ドゥルーズは力を他の力との関係として、複数性としてとらえ、ブランショはその隔たりの差異を説き、さらにニーチェの言葉を借りて、隔たり(距離)の感情(パトス)から価値の創造の権利の取得に同意する。隔たり(距離、関係)の外は、力の内であり、「差異のみに基づいて成り立つエレメント」であり、力は関係だけを持つ、ニーチェの〈力への意志〉とは『差異へのパッション』である、とブランショは言う。
テキスト2で取り上げた「会話における暴力」は、力の複数性が身近な場面で実感として現れる。

ドゥルーズの『アンチ・オイディプス』に初めて触れたのはもう30年近くも前になる。現在は新訳も出ていて、最初の翻訳より読みやすくなった感じはあるが、基本的に読みにくさは変わっていない。とにかく1頁目からそれまで思想・哲学書では読んだことのない言葉が続く。
「[〈それ〉[エス]。機械の機械] 〈それ〉は作動している。・・・」(ドゥルーズ、ガタリ『アンチ・オイディプス』(市倉宏祐訳 河出書房新社刊)

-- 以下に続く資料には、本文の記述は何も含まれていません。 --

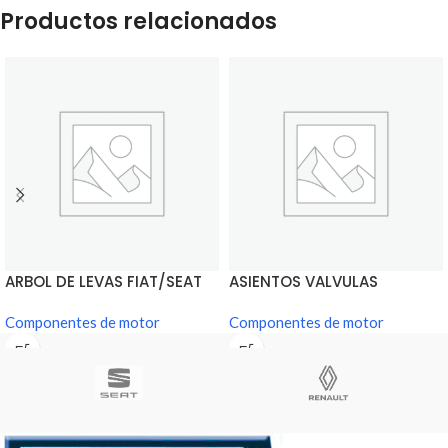
Productos relacionados
ARBOL DE LEVAS FIAT/SEAT
ASIENTOS VALVULAS
600
FIAT/SEAT 600
Componentes de motor
Componentes de motor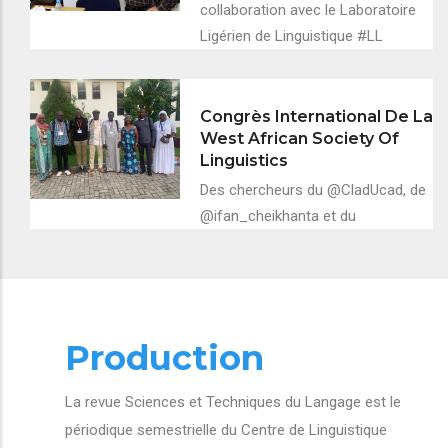
collaboration avec le Laboratoire
Ligérien de Linguistique #LL
Congrès International De La
West African Society Of
Linguistics
Des chercheurs du @CladUcad, de
@ifan_cheikhanta et du
Production
La revue Sciences et Techniques du Langage est le
périodique semestrielle du Centre de Linguistique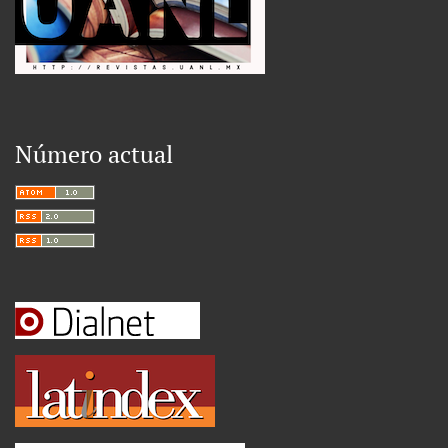
Número actual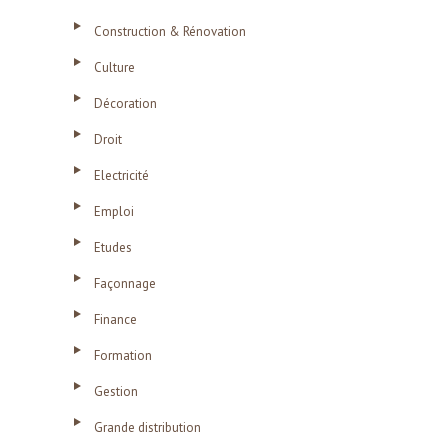
Construction & Rénovation
Culture
Décoration
Droit
Electricité
Emploi
Etudes
Façonnage
Finance
Formation
Gestion
Grande distribution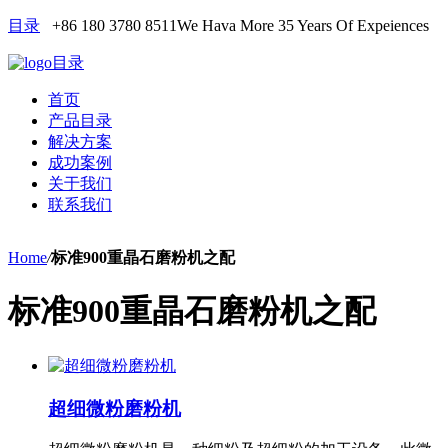
目录
+86 180 3780 8511
We Hava More 35 Years Of Expeiences
目录
首页
产品目录
解决方案
成功案例
关于我们
联系我们
Home
/
标准900重晶石磨粉机之配
标准900重晶石磨粉机之配
超细微粉磨粉机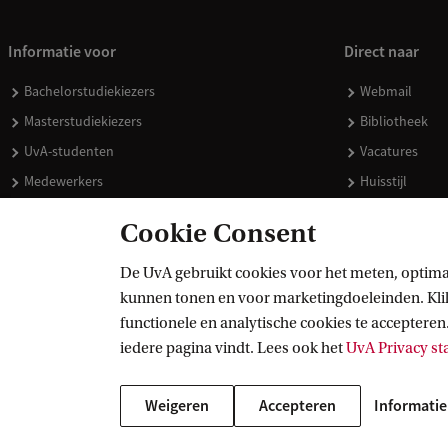
Informatie voor
Direct naar
Bachelorstudiekiezers
Webmail
Masterstudiekiezers
Bibliotheek
UvA-studenten
Vacatures
Medewerkers
Huisstijl
Journalisten
Doneren
Cookie Consent
Alumni
Merchandise 
Schooldecanen en vakdocenten
De UvA gebruikt cookies voor het meten, optima
kunnen tonen en voor marketingdoeleinden. Klik 
Werkgevers
functionele en analytische cookies te accepteren.
Externen
iedere pagina vindt. Lees ook het
UvA Privacy s
Weigeren
Accepteren
Informatie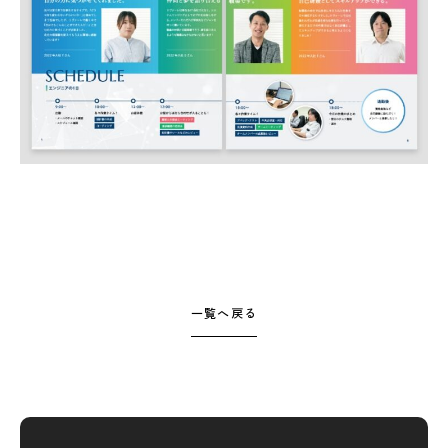
一覧へ戻る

後年、ガタリが「草稿」を出版したが、それを読むと同書におけるガタリの占める領域の深さを知ることが出来る。ドゥルーズとガタリは互いに力を獲得し、互いの思想、領域を拡大・止揚させ、共著という形のテキストで多くの暴力、発展的な諸力を含みながら現前する。二人とも死後も生き続けている。どちらも第一ヴァイオリンであり、第二ヴァイオリンなのだ。
しかし再びニーチェの時代に戻り、ドゥルーズ=ガタリのような関係ではもちろんないし、単純に思想家・哲学者とはいえない人物、つまりマラルメ、のブランショによる引用に続く。マラルメは『ディヴァガシオン』という思想的な著書もあるが、基本的に詩人として知られる。死後も多くのテキストで引用されている。ドゥルーズ=ガタリの関係ではないが、マラルメはニーチェとの関係でいうと、年齢は二歳違いで、全く同時代に生まれ死んでいて、『ディヴァガシオン』でマラルメがとりあげたワーグナーはやはりニーチェのワーグナー批判と対応して考えることが可能だとすれば、二人の思想的関係に思いをはせることができる。ニーチェは狂気の末亡くなったが、マラルメも晩年の作品には狂気が含まれているといわれる。それぞれ狂気にいたる「孤独」を到底想像できないだろう。しかしその孤独のなかに、互いに「会話」がないとしても、真の「友人」を見出すことはできる。私淑する対象がないとしても互いに尊敬し合うことはあるだろう。